I love how each ride cost 1 peso. A quarter USD. And in my few days of travel, I don’t think I have taken enough rides equivalent to one metro ticket of $2.25 in NYC. However, it has its shortcoming. The subway is good, except the last train ends at 10:30pm. Seriously?! For a city that starts dinner at 10pm, it seems a little ridiculous to cut the line that early. But instead, they have their buses going 24/7.
The buses though, are highly confusing. Firstly, they don’t offer much information about the bus at the stops. Some have the route in words, while most have been torn off. Basically, it’s almost impossible to know what bus to take without a guidebook. That led to much unintended walking and the constant struggle to stop myself from hailing a cab.
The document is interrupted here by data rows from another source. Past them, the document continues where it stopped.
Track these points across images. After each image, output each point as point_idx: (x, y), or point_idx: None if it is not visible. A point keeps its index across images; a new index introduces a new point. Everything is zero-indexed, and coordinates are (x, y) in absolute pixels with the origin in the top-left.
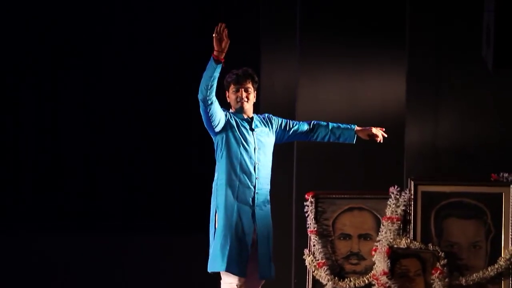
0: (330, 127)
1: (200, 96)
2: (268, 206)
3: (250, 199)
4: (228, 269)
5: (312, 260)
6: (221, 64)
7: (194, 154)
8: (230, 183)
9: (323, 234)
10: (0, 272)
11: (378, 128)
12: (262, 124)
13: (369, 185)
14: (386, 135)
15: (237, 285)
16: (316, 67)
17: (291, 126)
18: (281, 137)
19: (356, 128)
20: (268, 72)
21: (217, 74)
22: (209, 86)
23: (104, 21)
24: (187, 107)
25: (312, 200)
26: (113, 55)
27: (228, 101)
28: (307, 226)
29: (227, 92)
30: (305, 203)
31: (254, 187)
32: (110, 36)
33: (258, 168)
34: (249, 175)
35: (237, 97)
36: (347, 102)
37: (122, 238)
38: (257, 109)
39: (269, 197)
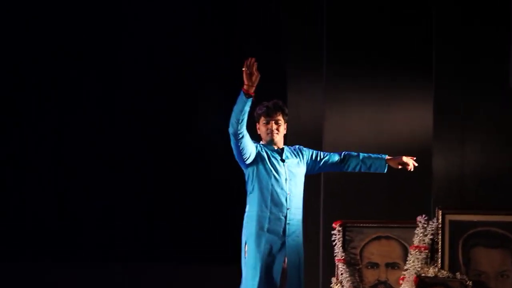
0: (360, 158)
1: (230, 130)
2: (301, 237)
3: (281, 230)
4: None
5: None
6: (251, 98)
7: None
8: (261, 214)
9: (350, 262)
10: None
11: (409, 157)
12: (293, 155)
13: (397, 214)
14: (416, 164)
15: None
16: (343, 98)
17: (322, 157)
18: (312, 168)
19: (387, 157)
20: (295, 104)
21: (247, 108)
22: (240, 120)
23: (109, 23)
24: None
25: (339, 229)
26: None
27: (259, 132)
28: (335, 254)
29: (257, 124)
30: (332, 232)
31: (285, 217)
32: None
33: (289, 199)
34: (280, 206)
35: (267, 129)
36: (374, 133)
37: (148, 266)
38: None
39: (301, 228)
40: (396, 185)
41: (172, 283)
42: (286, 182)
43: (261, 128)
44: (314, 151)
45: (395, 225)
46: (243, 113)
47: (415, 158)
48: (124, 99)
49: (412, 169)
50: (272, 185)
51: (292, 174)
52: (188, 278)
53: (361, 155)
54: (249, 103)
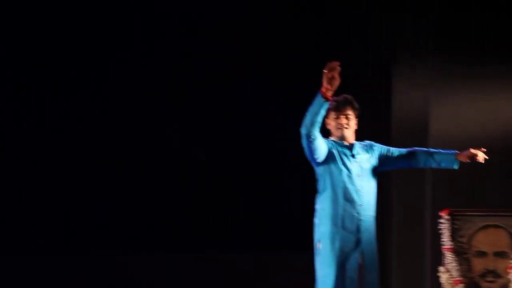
0: (430, 153)
1: (303, 131)
2: (374, 233)
3: (355, 226)
4: None
5: (448, 278)
6: (328, 102)
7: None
8: (334, 212)
9: (458, 251)
10: None
11: (477, 149)
12: (364, 150)
13: (505, 203)
14: (486, 157)
15: None
16: (449, 88)
17: (392, 153)
18: (382, 164)
19: (457, 153)
20: (400, 95)
21: (323, 111)
22: (314, 122)
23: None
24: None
25: (447, 217)
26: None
27: (328, 127)
28: (442, 243)
29: (326, 119)
30: (439, 221)
31: (358, 214)
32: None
33: (361, 195)
34: (352, 202)
35: (337, 124)
36: (481, 124)
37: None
38: (388, 132)
39: (374, 224)
40: (504, 173)
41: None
42: (357, 178)
43: (331, 123)
44: (385, 147)
45: (504, 214)
46: (318, 115)
47: (485, 150)
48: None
49: (482, 161)
50: (343, 181)
51: (363, 170)
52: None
53: (431, 150)
54: (325, 106)
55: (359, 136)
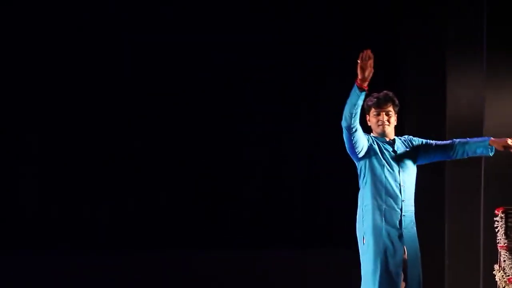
0: (467, 142)
1: (344, 124)
2: (415, 228)
3: (397, 221)
4: None
5: (502, 276)
6: (365, 92)
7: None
8: (377, 207)
9: None
10: None
11: None
12: (404, 146)
13: None
14: None
15: None
16: (503, 82)
17: (432, 145)
18: (423, 158)
19: (491, 139)
20: (454, 90)
21: (361, 102)
22: (353, 114)
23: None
24: None
25: (502, 215)
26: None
27: (369, 124)
28: (497, 241)
29: (367, 115)
30: (495, 219)
31: (401, 209)
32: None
33: (403, 190)
34: (395, 197)
35: (378, 121)
36: None
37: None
38: (443, 127)
39: (414, 219)
40: None
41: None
42: (399, 173)
43: (372, 120)
44: (424, 140)
45: None
46: (356, 107)
47: None
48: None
49: None
50: (385, 177)
51: (404, 165)
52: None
53: (467, 140)
54: (362, 97)
55: (414, 133)
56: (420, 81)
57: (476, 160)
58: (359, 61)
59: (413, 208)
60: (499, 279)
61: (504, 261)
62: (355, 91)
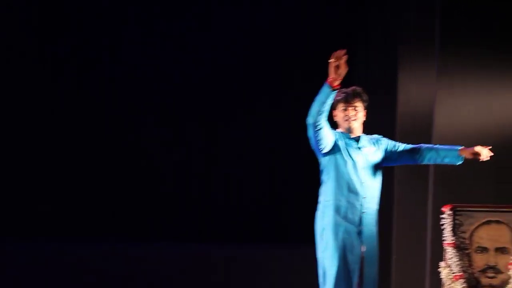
0: (435, 149)
1: (310, 121)
2: (376, 227)
3: (358, 218)
4: None
5: (448, 273)
6: (335, 91)
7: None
8: (337, 203)
9: (460, 247)
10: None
11: (483, 147)
12: (370, 144)
13: (507, 199)
14: (492, 154)
15: None
16: (455, 80)
17: (398, 148)
18: (388, 159)
19: (461, 148)
20: (406, 87)
21: (330, 101)
22: (321, 112)
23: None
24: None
25: (449, 212)
26: None
27: (336, 119)
28: (444, 238)
29: (334, 111)
30: (442, 216)
31: (361, 206)
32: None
33: (365, 188)
34: (356, 194)
35: (345, 116)
36: (485, 118)
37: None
38: (393, 124)
39: (376, 217)
40: (507, 169)
41: None
42: (362, 170)
43: (339, 115)
44: (392, 141)
45: (506, 210)
46: (325, 105)
47: (490, 147)
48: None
49: (484, 160)
50: (348, 173)
51: (368, 163)
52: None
53: (436, 146)
54: (332, 96)
55: (365, 130)
56: (372, 78)
57: None
58: (331, 60)
59: (375, 206)
60: (445, 276)
61: (450, 258)
62: (325, 89)
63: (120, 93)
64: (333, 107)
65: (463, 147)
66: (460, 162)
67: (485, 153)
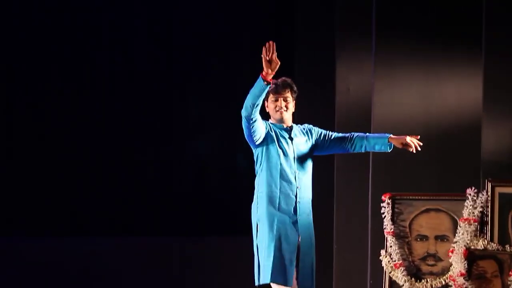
0: (365, 137)
1: (244, 113)
2: (311, 216)
3: (292, 208)
4: (274, 280)
5: (389, 261)
6: (269, 85)
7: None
8: (271, 194)
9: (399, 235)
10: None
11: (413, 137)
12: (302, 134)
13: (446, 187)
14: (421, 144)
15: None
16: (392, 70)
17: (330, 137)
18: (320, 148)
19: (390, 136)
20: (344, 77)
21: (264, 94)
22: (255, 105)
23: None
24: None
25: (388, 201)
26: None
27: (267, 110)
28: (384, 227)
29: (266, 101)
30: (381, 204)
31: (296, 196)
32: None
33: (298, 177)
34: (290, 184)
35: (276, 107)
36: (423, 106)
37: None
38: (332, 114)
39: (311, 206)
40: (446, 158)
41: None
42: (294, 160)
43: (270, 106)
44: (324, 131)
45: (445, 198)
46: (259, 98)
47: (419, 137)
48: None
49: (414, 151)
50: (281, 164)
51: (300, 152)
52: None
53: (366, 134)
54: (266, 89)
55: (303, 120)
56: (309, 68)
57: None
58: (263, 55)
59: (309, 196)
60: (386, 265)
61: (391, 246)
62: (259, 83)
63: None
64: (264, 98)
65: (391, 135)
66: (389, 150)
67: (414, 144)
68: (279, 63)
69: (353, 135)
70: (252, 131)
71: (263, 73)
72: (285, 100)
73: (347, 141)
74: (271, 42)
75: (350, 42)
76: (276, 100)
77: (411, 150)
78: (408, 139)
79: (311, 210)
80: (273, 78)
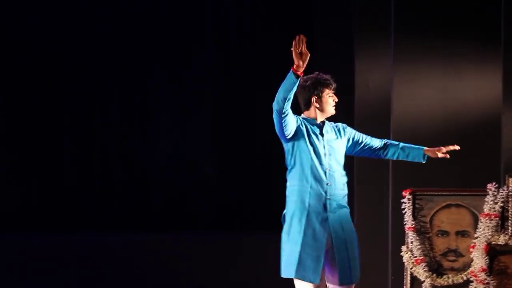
0: (400, 146)
1: (276, 107)
2: (345, 210)
3: (322, 204)
4: (298, 276)
5: (410, 257)
6: (300, 78)
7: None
8: (301, 190)
9: (420, 231)
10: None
11: (450, 146)
12: (333, 131)
13: (467, 182)
14: (457, 148)
15: None
16: (411, 65)
17: (363, 140)
18: (351, 149)
19: (426, 148)
20: (363, 72)
21: (295, 88)
22: (287, 99)
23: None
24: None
25: (409, 197)
26: None
27: (317, 105)
28: (405, 223)
29: (314, 96)
30: (402, 200)
31: (326, 193)
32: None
33: (329, 174)
34: (320, 181)
35: (332, 102)
36: (442, 101)
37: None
38: (351, 109)
39: (345, 201)
40: (466, 153)
41: None
42: (325, 157)
43: (326, 100)
44: (357, 133)
45: (465, 193)
46: (291, 92)
47: (458, 148)
48: None
49: (448, 157)
50: (311, 159)
51: (331, 149)
52: None
53: (401, 144)
54: (297, 83)
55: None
56: (328, 64)
57: None
58: (293, 49)
59: (342, 192)
60: (407, 260)
61: (412, 242)
62: (290, 77)
63: None
64: (312, 93)
65: (426, 147)
66: (424, 161)
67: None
68: (309, 54)
69: (387, 142)
70: (283, 125)
71: (294, 66)
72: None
73: (380, 148)
74: (301, 35)
75: (369, 37)
76: (330, 96)
77: (446, 157)
78: (444, 149)
79: (347, 206)
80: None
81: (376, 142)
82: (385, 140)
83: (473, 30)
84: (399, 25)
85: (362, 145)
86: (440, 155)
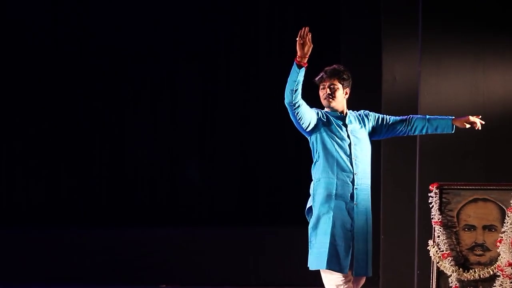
0: (427, 119)
1: (286, 100)
2: (369, 203)
3: (349, 195)
4: (330, 267)
5: (436, 251)
6: (304, 68)
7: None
8: (328, 181)
9: (447, 225)
10: None
11: (475, 116)
12: (356, 120)
13: (494, 176)
14: (483, 122)
15: (342, 281)
16: (438, 59)
17: (388, 121)
18: (379, 133)
19: (454, 118)
20: (390, 66)
21: (301, 78)
22: (294, 91)
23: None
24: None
25: (436, 191)
26: None
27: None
28: (432, 217)
29: (319, 91)
30: (429, 194)
31: (353, 183)
32: None
33: (355, 164)
34: (346, 171)
35: (323, 94)
36: (470, 96)
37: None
38: (378, 103)
39: (369, 193)
40: (493, 147)
41: None
42: (350, 147)
43: (320, 94)
44: (380, 115)
45: (493, 187)
46: (296, 83)
47: (480, 117)
48: None
49: (479, 128)
50: (336, 150)
51: (356, 139)
52: None
53: (427, 116)
54: (302, 73)
55: (352, 108)
56: (355, 57)
57: (411, 137)
58: (298, 39)
59: (368, 182)
60: (434, 255)
61: (438, 236)
62: (294, 68)
63: None
64: (319, 88)
65: (454, 117)
66: (452, 131)
67: (478, 121)
68: (312, 45)
69: (412, 117)
70: (298, 117)
71: (297, 57)
72: (332, 88)
73: (406, 124)
74: (306, 28)
75: (396, 30)
76: (323, 88)
77: (476, 128)
78: (472, 118)
79: (369, 197)
80: (327, 67)
81: (401, 119)
82: (411, 116)
83: (502, 23)
84: (427, 19)
85: (388, 125)
86: (467, 125)
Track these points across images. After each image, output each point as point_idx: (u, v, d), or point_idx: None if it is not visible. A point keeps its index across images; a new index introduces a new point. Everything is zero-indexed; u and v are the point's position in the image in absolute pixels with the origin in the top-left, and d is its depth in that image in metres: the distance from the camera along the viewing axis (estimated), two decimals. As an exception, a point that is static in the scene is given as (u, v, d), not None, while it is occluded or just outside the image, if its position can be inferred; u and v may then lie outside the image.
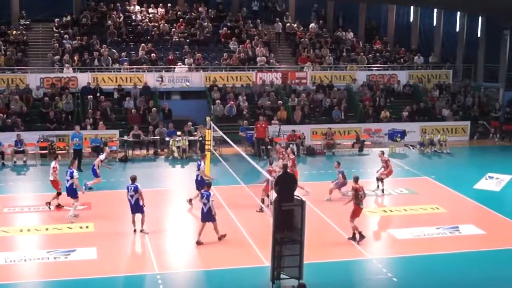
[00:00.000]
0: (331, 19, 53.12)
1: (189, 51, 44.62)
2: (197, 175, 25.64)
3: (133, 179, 22.55)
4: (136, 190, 22.39)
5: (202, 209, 21.60)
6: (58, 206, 25.59)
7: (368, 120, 41.05)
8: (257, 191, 25.78)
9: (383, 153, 29.41)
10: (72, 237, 22.53)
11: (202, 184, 24.42)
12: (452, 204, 27.26)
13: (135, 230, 22.61)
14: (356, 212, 22.12)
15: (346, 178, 27.05)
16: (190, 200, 25.89)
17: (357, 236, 22.11)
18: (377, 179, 28.86)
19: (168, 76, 42.17)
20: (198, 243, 21.67)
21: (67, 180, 24.45)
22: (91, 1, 48.52)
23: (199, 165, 26.03)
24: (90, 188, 27.79)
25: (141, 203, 22.50)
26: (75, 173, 24.50)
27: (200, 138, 32.27)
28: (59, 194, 25.60)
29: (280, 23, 50.15)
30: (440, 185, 29.95)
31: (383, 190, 28.49)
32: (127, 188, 22.60)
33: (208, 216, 21.55)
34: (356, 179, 22.38)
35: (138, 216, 22.67)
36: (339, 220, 23.93)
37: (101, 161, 29.19)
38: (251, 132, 36.90)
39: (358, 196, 22.07)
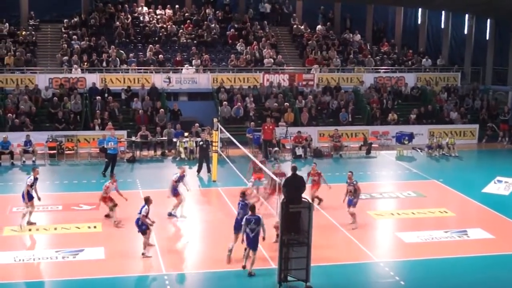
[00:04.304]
0: (338, 21, 53.02)
1: (197, 53, 44.67)
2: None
3: None
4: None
5: (248, 234, 19.30)
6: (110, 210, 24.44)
7: (375, 123, 40.98)
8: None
9: None
10: (80, 237, 22.60)
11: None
12: (460, 208, 27.19)
13: None
14: None
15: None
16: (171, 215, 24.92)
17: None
18: None
19: (176, 77, 42.26)
20: (250, 275, 19.51)
21: (139, 213, 20.95)
22: (99, 2, 48.61)
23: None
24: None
25: None
26: (144, 210, 20.92)
27: (201, 142, 31.97)
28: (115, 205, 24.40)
29: (267, 4, 51.17)
30: (448, 188, 29.86)
31: None
32: None
33: (254, 243, 19.37)
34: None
35: None
36: (347, 222, 23.94)
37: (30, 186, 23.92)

When I missed the last train one night, I decided to take the bus back, and that has to be one of the most exciting/scariest bus rides of my life. Constantly staring at my map and looking out to spot street signs which are mostly vandalized or missing, I obviously had a very concerned look on my face. The pregnant lady besides me said something in Spanish, which I replied I have no idea what you are saying. She giggled and mimicked me looking so intently at the map. I shook my head and laughed, and went back to staring at the map. It would have been easy if the bus just stayed on one street, but nooooooo, this bus had to make turns after every 2 blocks. Left, then right, then left, making it impossible for me to follow on the map.
Interesting side note: a person boarded the bus that looks exactly like that Indian guy from Parks and Recreation, aziz or something. I seriously still wonder whether it was him, although what is he doing in BA in a public bus?! NBC not paying him enough???
Anyway, I actually got pretty close to my hostel and am thankful to be alive.